Robôs humanoides roubam a cena no Ano Novo Lunar e mostram avanço tecnológico da China - Estado do Pará Online

Robôs humanoides roubam a cena no Ano Novo Lunar e mostram avanço tecnológico da China

Quatro startups apresentam artes marciais, dança sincronizada e interação cômica na Gala do Festival da Primavera, evento mais assistido do país.

A virada do ano na China trouxe uma protagonista inesperada para o tradicional programa de televisão mais assistido do país. A Gala do Festival da Primavera, transmitida pela CCTV na noite de segunda-feira (16), contou com uma série de apresentações envolvendo robôs humanoides de última geração, evidenciando os avanços do país na corrida tecnológica global.

Quatro startups do setor — Unitree Robotics, Galbot, Noetix e MagicLab — foram as responsáveis por levar suas criações ao palco do evento, que para os chineses tem relevância semelhante à do Super Bowl para os norte-americanos. A presença maciça da tecnologia não passou despercebida: estima-se que cada uma das empresas tenha investido cerca de 100 milhões de yuans (aproximadamente US$ 14 milhões) para participar da transmissão.

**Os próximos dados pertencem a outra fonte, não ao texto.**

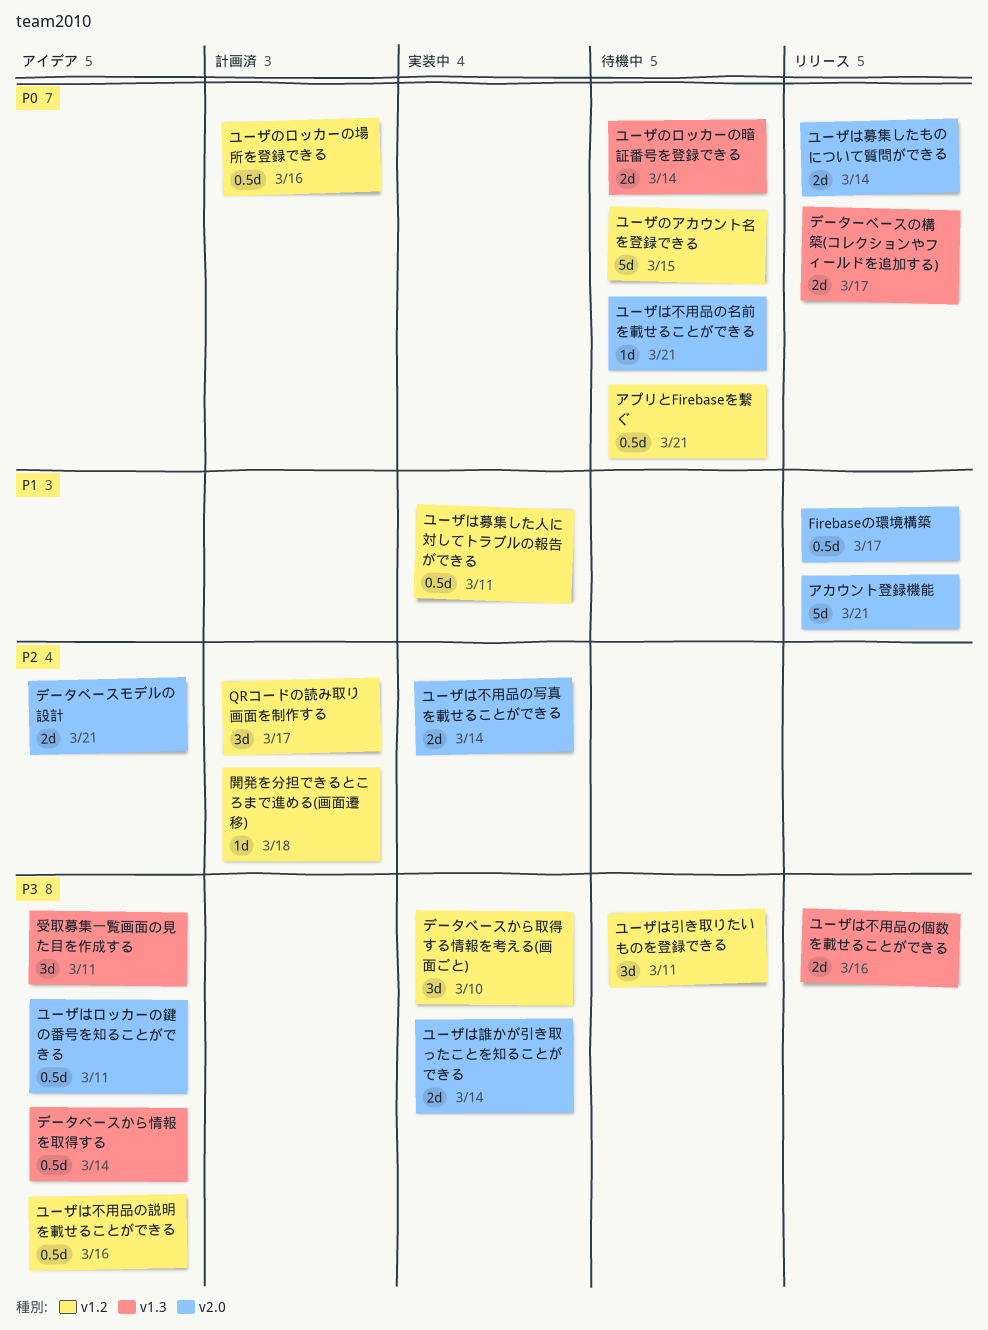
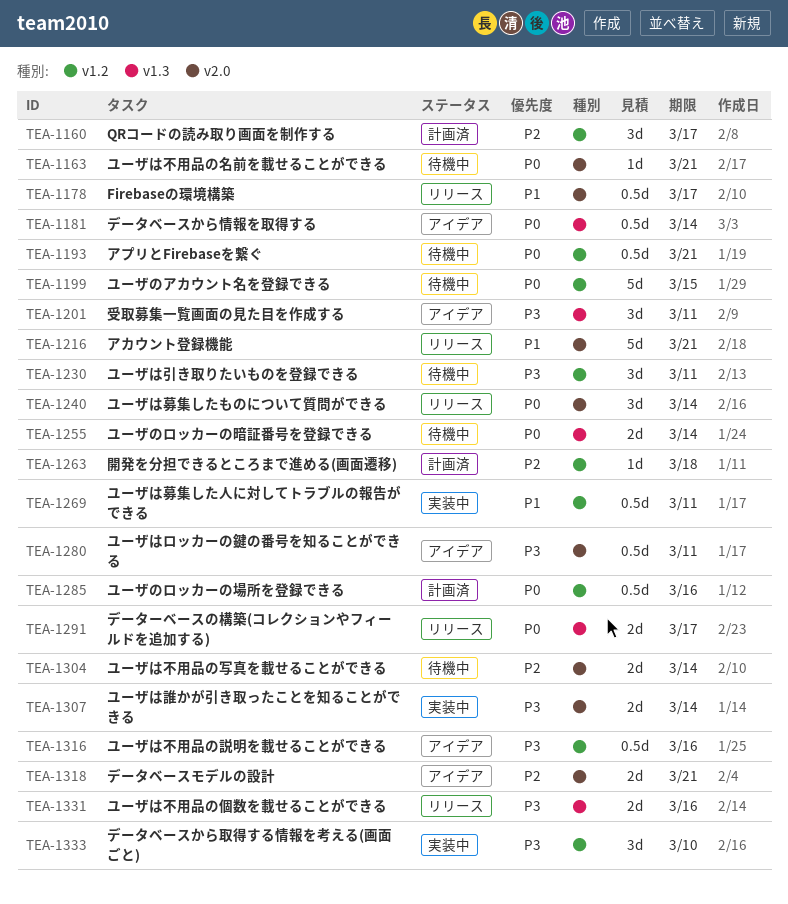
データベースから情報を取得する, priority: P3 -> P0
ユーザは不用品の写真を載せることができる, status: 実装中 -> 待機中
ユーザは募集したものについて質問ができる, estimate: 2d -> 3d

A abertura do programa já deu o tom do que estava por vir. Em uma esquete de artes marciais, mais de uma dúzia de robôs da Unitree dividiram o palco com crianças e demonstram sequências de luta sofisticadas. As máquinas brandiram espadas, bastões e nunchucks com fluidez, executando até mesmo movimentos típicos do “boxe bêbado”, estilo que exige equilíbrio e controle precisos.

De acordo com Wang Xingxing, fundador da Unitree, a apresentação representou uma série de feitos inéditos para a robótica mundial. Entre eles, saltos mortais consecutivos com uma perna só, giros no ar com rotação de 7,5 voltas e deslocamentos em formação a uma velocidade de até 4 metros por segundo . “Resolvemos o problema de acúmulo de erros em longas sequências de movimentos usando um algoritmo de IA combinado com radar 3D”, explicou o executivo.

A evolução em relação ao ano anterior é notável. Se em 2025 os robôs da Unitree dançavam de forma contida e exigiam assistência para sair do palco, em 2026 eles protagonizaram coreografias complexas e demonstraram autonomia para se levantar após quedas simuladas.